EXCERPT PROVIDED —
----------------------------------------

Friday, 2 March 2012

Who said oranges were the only fruit?






One apple tasted by Josa Young



And here she speaks to The Telegraph just after publication
I couldn't write about sex at all until after my mother died. Growing up in the 1970s, the official parental line was that nice girls didn't, you know, do it, let alone write about it – although it was a different story for my brothers. Double standards were the order of the day.
Which meant, in effect, that I was barred from writing fiction. In order to create fully rounded human beings, and describe their relationships with each other, I would have to tackle the subject of sex – along with intimacy, misguided love, death, resentment, friendship, the passion of women for their babies, the problems of marriage and finding the right person, and all the rest of the complicated, messy stuff that humans do. When a parent dies, there is grief, of course, but there is also liberation. You must grow up, and one of the grown-up things I wanted to do was write novels.
When I put a sample chapter of my debut novel One Apple Tasted online, a friend advised me to take it down. Too raunchy, she said. Yes, it had rude words in it, but I thought it was a rather mild scene of two people with wildly different agendas ending up not doing it at all. Because that is part of most people's sexual experience – deeply unsatisfactory, particularly when young, and when you don't really know the other person.
Yesterday, a survey about the reading habits of 2,000 women aged between 45 and 60 reveals that nearly two thirds are keen on raunchy scenes in novels. Add a decade or two, and you've got an even broader readership: my parents-in-law – far more liberated than my own parents – said they loved the book. In fact my mother-in-law praised my ability to write realistically about sex – rather surprising, perhaps, for a "nice girl".
After my parents had both died (when I was 47), I found passionate letters and photographs dating from the Second World War that told a very different story about their attitudes when young. Perhaps I sensed the undertow that informed their marriage, and writing about earlier generations has been my way of trying to work it out.
The prim and proper 1950s seemed to reset the sexual clock back to Edwardian double standards, and wartime liberality in the face of imminent death was quickly shuffled back under the carpet. Now I wish my mother had been alive to see my book published, as I realise she would not have been shocked at all.

----------------------------------------

RAW DATA —
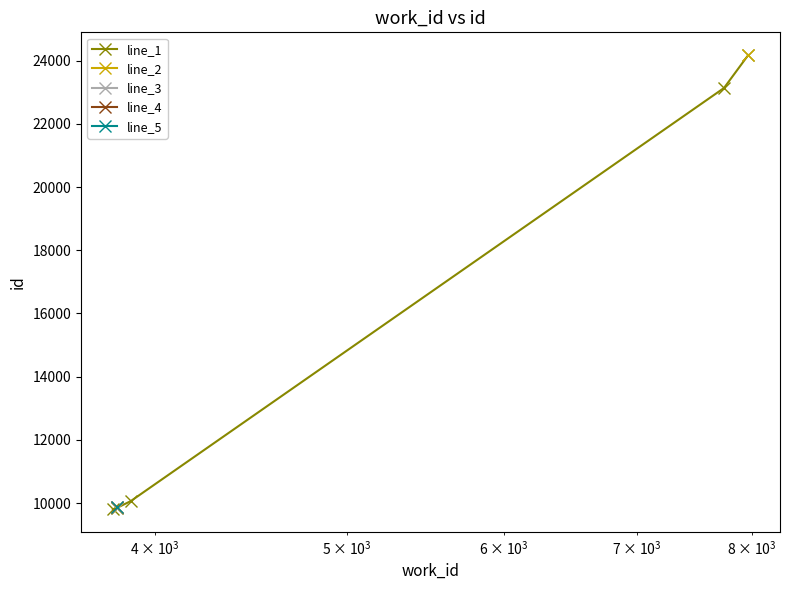

What is the minimum value for line_1?

9806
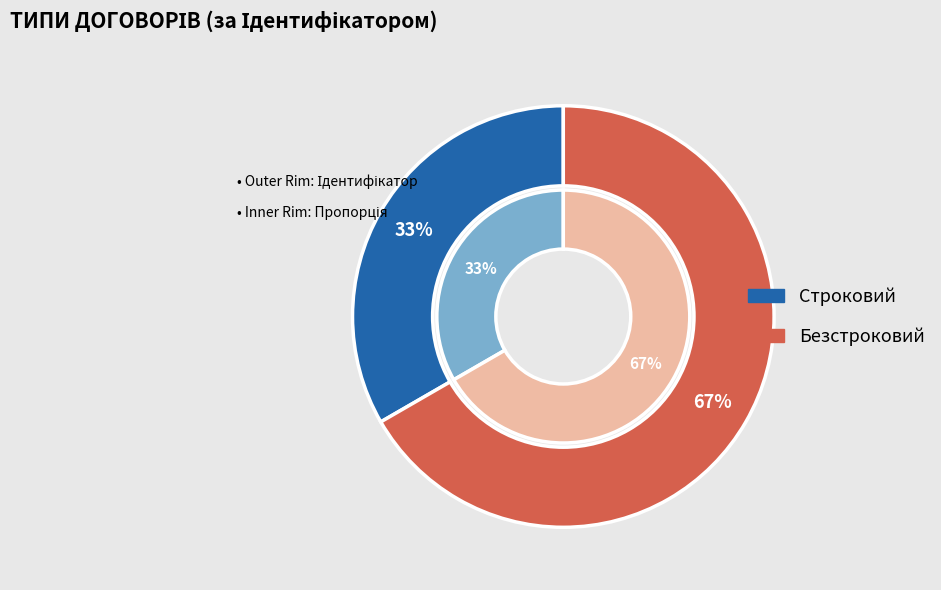

Which slice is the smallest?

Строковий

----------------------------------------

WORK ORDER 1 —
Reproduce the passage about writing sex scenes in fiction from "When I put a" up to and including "the other person.".
WORK ORDER 2 —
According to the piece on writing sex scenes in fiction, how old was the writer when both parents had died?

ANSWER SPACE 1 —
When I put a sample chapter of my debut novel One Apple Tasted online, a friend advised me to take it down. Too raunchy, she said. Yes, it had rude words in it, but I thought it was a rather mild scene of two people with wildly different agendas ending up not doing it at all. Because that is part of most people's sexual experience – deeply unsatisfactory, particularly when young, and when you don't really know the other person.

ANSWER SPACE 2 —
47